Dr. Ana Mocumbi Touts Integration at Global Diabetes Event

Dr. Ana Mocumbi, co-chair of the NCDI Poverty Network, and Tinotenda Dzikiti, a global diabetes advocate based in Zimbabwe and a member of the Network’s Voices for PEN-Plus program, joined forces at the recent “Type 1 Diabetes: Advancing a Global Road Map for Improved and Integrated Care in Low-Resource Settings” conference in Copenhagen.

Dr. Ana Mocumbi, co-chair of the NCDI Poverty Network, highlighted partnerships and integration as a panelist during an international diabetes event earlier this month in Copenhagen. 

Dr. Mocumbi was one of more than 100 international leaders at the Feb. 4-6 event, titled “Type 1 Diabetes: Advancing a Global Road Map for Improved and Integrated Care in Low-Resource Settings.” Co-hosts of the event included the World Diabetes Foundation, the University of Geneva, the East African Diabetes Study Group, and the Danish Diabetes and Endocrine Academy. The goal was to discuss solutions and challenges facing type 1 diabetes care in lower- and middle-income countries. 

“As a panelist, my role was to highlight and showcase the NCDI Poverty Network’s experience in partnerships,” Dr. Mocumbi said. “I tried to address partnerships at different levels—global, national, and local—with partners who support PEN-Plus implementation in Mozambique. I also highlighted the bridges we’re building to close gaps in the provision of care for type 1 diabetes.”

Her panel also included James Reid, program officer for the type 1 diabetes program at the Helmsley Charitable Trust, a major funder of the NCDI Poverty Network.

Tinotenda Dzikiti, a global diabetes advocate based in Zimbabwe and a member of the Network’s Voices for PEN-Plus advocacy program, attended the event and wrote extensively about the experience on his personal blog, “The Diabetic Mogul.”

━━━━━━━━━━

#### [REQUIRED TASKS]
1. From the article about Dr. Ana Mocumbi, output everything from "Dr. Ana Mocumbi Touts" down to "month in Copenhagen.", copied word for word.
2. Answer these questions using the article about Dr. Ana Mocumbi:
(a) On what dates was the Copenhagen event held?
(b) What is the name of Tinotenda Dzikiti's personal blog?
(c) What position does James Reid hold?
3. Resume the article about Dr. Ana Mocumbi, picking up right after its last sentence.
The records that come next have nothing to do with the article about Dr. Ana Mocumbi.

━━━━━━━━━━

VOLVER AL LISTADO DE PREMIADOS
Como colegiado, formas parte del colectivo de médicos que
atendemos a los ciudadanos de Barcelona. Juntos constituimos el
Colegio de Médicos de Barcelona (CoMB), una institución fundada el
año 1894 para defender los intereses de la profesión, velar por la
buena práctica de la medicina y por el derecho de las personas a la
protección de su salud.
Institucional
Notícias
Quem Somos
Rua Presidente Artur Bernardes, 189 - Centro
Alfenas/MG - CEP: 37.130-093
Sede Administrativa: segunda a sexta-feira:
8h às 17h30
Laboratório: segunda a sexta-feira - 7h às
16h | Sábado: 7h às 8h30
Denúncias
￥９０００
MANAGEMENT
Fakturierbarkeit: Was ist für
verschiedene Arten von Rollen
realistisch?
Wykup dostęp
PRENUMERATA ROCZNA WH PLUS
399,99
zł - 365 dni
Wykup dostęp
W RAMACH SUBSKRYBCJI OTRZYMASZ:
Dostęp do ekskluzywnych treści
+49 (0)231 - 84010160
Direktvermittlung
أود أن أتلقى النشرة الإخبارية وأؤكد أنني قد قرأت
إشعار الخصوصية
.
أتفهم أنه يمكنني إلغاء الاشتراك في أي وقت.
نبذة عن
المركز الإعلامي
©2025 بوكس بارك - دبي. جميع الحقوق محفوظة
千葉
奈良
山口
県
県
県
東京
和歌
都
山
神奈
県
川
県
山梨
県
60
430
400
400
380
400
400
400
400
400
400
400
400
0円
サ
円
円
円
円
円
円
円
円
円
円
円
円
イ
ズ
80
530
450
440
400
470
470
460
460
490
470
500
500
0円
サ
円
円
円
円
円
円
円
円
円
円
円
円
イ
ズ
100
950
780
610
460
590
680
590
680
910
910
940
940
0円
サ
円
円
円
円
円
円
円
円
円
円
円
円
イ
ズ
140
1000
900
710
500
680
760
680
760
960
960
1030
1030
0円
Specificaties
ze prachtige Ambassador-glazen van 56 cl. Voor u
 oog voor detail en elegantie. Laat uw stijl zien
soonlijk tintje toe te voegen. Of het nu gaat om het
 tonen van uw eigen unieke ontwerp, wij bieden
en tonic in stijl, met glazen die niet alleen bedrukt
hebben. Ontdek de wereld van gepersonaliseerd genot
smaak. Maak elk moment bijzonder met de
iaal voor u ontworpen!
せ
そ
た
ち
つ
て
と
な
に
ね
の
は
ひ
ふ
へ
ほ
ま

━━━━━━━━━━

#### [EXERCISE ANSWERS]
1.
Dr. Ana Mocumbi Touts Integration at Global Diabetes Event

Dr. Ana Mocumbi, co-chair of the NCDI Poverty Network, and Tinotenda Dzikiti, a global diabetes advocate based in Zimbabwe and a member of the Network’s Voices for PEN-Plus program, joined forces at the recent “Type 1 Diabetes: Advancing a Global Road Map for Improved and Integrated Care in Low-Resource Settings” conference in Copenhagen.

Dr. Ana Mocumbi, co-chair of the NCDI Poverty Network, highlighted partnerships and integration as a panelist during an international diabetes event earlier this month in Copenhagen.

2.
(a) Feb. 4-6
(b) "The Diabetic Mogul"
(c) Program officer for the type 1 diabetes program at the Helmsley Charitable Trust

3.
“The meeting brought together people living with T1D, early-career and seasoned researchers, and policymakers at the forefront of diabetes care across different regions,” wrote Dzikiti, who lives with type 1 diabetes. “People with diabetes were included in most sessions of the meeting. While we’d like to think that clinicians and researchers don’t need constant reminders that there are people behind the statistics and data, it never hurts to put a human face and lived experience front and centre. These perspectives reinforce how diabetes impacts real lives, beyond the numbers.”

Dzikiti said the event went a long way toward conveying the power of community involvement, and ensuring attendees “recognized the urgent need for meaningful engagement of people with diabetes to improve health outcomes.”

Dr. Mocumbi said the integration of diabetes care into health systems in lower- and middle-income countries was a theme throughout the event.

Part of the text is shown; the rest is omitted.